START Provided records
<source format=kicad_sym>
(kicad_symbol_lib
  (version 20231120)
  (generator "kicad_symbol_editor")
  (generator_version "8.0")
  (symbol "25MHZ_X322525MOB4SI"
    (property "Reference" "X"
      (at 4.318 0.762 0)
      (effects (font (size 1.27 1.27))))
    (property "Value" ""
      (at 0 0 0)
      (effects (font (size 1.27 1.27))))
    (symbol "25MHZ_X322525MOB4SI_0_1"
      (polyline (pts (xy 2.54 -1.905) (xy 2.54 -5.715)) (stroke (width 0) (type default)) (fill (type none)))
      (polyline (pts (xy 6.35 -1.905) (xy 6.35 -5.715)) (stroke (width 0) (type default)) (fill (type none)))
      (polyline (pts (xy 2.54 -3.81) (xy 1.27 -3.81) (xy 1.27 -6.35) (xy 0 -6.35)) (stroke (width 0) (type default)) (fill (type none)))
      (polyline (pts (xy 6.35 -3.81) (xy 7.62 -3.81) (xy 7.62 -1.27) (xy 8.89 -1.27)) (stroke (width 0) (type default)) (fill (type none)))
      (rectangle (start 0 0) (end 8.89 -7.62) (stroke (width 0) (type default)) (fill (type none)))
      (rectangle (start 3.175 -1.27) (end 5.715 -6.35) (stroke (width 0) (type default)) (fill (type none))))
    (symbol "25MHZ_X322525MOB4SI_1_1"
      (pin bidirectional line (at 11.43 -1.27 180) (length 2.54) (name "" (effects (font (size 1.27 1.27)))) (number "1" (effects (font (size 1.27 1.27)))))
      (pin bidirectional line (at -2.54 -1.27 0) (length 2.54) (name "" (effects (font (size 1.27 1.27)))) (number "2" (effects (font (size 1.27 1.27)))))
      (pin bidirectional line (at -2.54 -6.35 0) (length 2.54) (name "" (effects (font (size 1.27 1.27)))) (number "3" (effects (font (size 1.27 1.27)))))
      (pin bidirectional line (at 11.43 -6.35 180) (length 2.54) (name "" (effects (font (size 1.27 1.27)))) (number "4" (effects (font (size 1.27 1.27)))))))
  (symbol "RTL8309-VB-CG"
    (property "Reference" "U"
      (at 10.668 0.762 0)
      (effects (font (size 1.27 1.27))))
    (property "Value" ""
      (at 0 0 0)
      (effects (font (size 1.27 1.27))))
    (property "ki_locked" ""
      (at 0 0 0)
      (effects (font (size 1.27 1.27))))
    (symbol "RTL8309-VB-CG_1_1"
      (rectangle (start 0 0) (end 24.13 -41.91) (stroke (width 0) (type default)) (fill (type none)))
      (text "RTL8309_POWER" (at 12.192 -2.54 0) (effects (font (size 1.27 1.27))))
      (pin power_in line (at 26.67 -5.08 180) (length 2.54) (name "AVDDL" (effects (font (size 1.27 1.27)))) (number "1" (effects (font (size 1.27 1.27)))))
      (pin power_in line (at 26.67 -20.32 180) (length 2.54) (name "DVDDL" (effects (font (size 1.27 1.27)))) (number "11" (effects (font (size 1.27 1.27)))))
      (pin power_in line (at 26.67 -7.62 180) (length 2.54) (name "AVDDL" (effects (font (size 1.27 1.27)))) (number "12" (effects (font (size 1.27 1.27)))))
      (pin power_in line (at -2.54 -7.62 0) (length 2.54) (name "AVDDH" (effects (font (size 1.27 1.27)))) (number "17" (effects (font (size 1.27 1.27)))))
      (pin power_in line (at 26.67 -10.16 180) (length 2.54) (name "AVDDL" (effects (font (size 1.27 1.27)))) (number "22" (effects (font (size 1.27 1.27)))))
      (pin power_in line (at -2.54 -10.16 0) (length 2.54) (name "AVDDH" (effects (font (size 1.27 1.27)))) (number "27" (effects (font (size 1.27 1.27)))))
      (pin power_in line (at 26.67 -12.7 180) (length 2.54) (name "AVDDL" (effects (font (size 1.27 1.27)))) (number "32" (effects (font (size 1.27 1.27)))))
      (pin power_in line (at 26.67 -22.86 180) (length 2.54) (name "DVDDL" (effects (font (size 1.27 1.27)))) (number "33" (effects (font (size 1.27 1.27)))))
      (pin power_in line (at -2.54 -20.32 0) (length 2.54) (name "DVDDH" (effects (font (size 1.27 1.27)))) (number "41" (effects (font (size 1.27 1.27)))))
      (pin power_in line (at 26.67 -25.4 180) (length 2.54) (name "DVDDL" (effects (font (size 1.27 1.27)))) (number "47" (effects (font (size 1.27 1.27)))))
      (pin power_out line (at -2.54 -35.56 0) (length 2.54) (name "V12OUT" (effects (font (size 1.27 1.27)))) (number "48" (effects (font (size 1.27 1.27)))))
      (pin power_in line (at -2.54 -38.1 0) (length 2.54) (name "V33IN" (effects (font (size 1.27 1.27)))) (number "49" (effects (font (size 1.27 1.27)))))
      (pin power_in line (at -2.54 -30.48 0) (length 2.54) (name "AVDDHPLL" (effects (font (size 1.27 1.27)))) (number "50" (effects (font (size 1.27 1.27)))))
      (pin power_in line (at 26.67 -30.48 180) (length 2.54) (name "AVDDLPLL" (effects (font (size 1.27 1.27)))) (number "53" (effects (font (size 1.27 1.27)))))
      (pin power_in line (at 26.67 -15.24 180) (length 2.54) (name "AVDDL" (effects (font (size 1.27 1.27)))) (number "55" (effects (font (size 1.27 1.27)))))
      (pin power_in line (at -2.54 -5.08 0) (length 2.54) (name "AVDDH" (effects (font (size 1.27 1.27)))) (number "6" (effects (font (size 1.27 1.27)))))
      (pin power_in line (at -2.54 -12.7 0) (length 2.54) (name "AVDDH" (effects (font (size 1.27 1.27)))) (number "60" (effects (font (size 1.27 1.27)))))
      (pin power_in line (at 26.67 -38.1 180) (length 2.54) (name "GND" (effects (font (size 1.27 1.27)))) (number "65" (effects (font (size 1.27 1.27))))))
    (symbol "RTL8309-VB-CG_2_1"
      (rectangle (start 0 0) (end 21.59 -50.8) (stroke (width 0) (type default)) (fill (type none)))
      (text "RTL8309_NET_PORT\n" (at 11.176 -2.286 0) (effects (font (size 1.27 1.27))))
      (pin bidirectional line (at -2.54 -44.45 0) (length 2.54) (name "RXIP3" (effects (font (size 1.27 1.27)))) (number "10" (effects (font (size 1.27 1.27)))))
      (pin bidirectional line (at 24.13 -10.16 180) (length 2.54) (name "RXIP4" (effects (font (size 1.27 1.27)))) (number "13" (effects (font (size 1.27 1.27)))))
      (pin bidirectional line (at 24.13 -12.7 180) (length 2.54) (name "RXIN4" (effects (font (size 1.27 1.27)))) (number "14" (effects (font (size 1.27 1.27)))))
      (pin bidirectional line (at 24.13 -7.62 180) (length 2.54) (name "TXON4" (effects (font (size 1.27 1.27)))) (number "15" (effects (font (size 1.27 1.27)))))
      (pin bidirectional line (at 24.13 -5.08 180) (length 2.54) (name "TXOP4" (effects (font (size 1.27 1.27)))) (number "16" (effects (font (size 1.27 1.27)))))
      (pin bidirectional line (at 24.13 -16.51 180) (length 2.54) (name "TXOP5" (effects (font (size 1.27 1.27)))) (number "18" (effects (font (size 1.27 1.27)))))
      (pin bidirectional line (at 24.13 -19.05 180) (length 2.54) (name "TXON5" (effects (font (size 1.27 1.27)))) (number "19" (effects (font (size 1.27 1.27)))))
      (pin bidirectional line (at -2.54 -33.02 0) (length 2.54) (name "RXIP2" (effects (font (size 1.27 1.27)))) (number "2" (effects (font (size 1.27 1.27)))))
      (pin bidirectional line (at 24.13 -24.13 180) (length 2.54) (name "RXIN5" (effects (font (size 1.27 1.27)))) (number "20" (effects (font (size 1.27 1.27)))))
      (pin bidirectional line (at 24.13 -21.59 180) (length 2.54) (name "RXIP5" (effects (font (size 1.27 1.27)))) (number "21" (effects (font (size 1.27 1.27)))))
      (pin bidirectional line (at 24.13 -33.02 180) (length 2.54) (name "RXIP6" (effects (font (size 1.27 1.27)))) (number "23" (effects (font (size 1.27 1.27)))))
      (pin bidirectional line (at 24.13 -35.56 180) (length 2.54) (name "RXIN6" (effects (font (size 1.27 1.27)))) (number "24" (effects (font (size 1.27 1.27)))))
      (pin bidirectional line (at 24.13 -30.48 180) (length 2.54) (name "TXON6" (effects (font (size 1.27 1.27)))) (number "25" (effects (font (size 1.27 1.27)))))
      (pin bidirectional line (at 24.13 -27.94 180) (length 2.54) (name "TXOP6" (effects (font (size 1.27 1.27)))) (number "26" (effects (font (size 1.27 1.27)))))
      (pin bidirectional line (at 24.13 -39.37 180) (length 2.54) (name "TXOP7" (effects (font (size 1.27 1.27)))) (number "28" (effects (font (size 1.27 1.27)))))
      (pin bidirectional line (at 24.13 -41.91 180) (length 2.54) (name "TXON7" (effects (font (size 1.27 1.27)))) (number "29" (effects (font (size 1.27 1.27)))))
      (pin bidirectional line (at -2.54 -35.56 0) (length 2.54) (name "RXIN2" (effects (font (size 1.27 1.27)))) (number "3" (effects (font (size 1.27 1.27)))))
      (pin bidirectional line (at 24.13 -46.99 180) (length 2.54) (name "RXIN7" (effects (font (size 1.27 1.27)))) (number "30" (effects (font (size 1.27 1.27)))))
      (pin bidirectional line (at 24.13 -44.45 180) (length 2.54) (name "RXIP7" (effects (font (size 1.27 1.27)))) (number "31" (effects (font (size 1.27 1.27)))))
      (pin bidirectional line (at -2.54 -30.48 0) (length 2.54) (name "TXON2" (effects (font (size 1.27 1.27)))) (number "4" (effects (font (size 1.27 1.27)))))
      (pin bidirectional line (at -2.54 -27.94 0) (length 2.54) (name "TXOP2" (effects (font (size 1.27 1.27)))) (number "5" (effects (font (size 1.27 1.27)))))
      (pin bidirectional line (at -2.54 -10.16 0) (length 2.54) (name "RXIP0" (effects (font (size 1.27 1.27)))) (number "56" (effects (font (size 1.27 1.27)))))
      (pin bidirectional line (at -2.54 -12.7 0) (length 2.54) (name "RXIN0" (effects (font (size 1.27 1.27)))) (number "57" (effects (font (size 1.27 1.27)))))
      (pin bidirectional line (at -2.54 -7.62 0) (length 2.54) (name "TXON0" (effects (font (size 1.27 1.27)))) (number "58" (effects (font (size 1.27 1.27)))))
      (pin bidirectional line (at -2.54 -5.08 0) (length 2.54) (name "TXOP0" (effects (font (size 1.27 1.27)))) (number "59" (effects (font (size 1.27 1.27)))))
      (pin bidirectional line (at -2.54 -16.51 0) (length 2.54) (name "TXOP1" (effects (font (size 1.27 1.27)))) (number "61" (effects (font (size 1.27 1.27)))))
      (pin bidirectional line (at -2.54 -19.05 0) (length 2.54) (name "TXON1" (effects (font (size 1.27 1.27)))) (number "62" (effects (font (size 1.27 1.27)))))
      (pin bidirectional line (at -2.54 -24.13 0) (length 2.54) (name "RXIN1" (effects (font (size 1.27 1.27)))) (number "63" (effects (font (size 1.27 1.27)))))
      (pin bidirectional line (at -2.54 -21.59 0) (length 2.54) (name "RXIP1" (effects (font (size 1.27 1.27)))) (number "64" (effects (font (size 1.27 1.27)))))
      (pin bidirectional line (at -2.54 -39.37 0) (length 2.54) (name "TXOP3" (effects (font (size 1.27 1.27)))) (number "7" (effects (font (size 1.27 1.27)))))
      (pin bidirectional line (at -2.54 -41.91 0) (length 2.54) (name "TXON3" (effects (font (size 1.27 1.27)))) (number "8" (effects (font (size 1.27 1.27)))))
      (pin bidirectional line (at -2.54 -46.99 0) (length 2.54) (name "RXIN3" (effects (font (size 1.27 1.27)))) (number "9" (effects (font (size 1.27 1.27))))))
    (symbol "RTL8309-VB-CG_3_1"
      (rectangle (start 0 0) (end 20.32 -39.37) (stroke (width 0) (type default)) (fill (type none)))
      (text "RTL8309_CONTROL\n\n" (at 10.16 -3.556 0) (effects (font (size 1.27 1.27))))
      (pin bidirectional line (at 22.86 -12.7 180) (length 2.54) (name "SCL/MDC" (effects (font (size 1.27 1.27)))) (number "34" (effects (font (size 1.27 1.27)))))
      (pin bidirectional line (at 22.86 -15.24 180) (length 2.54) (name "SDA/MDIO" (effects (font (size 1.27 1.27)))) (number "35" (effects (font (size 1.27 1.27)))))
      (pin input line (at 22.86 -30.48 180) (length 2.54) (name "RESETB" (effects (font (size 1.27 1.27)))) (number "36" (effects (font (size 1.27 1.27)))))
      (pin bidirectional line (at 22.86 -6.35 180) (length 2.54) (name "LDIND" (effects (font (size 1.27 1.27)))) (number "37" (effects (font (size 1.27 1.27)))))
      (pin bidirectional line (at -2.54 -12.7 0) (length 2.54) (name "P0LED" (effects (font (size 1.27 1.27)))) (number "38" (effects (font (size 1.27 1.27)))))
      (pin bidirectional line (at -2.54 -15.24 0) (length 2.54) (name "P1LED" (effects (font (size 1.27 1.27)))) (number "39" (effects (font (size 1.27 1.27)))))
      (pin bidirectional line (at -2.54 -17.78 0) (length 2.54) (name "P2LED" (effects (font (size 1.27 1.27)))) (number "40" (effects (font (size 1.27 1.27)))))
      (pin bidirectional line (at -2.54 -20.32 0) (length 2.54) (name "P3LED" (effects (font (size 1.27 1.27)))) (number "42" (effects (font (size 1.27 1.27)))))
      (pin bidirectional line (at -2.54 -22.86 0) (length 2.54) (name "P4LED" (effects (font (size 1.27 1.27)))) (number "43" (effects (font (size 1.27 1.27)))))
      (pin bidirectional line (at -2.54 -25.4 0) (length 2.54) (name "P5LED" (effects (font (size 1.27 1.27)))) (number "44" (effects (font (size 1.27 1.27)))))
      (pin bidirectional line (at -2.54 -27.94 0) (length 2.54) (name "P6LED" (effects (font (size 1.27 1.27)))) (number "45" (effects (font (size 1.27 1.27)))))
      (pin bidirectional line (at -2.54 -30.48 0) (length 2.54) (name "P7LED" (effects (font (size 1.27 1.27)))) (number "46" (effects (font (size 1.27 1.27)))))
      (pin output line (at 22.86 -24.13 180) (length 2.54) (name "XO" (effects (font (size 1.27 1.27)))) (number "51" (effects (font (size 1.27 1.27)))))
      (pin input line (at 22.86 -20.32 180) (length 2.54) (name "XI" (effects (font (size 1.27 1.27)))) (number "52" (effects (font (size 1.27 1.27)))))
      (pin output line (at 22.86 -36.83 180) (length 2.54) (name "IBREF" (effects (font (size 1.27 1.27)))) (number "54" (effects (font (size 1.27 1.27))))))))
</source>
END Provided records
Copy out each line from the preceding entries that mentions the word "property".

    (property "Reference" "X"
    (property "Value" ""
    (property "Reference" "U"
    (property "Value" ""
    (property "ki_locked" ""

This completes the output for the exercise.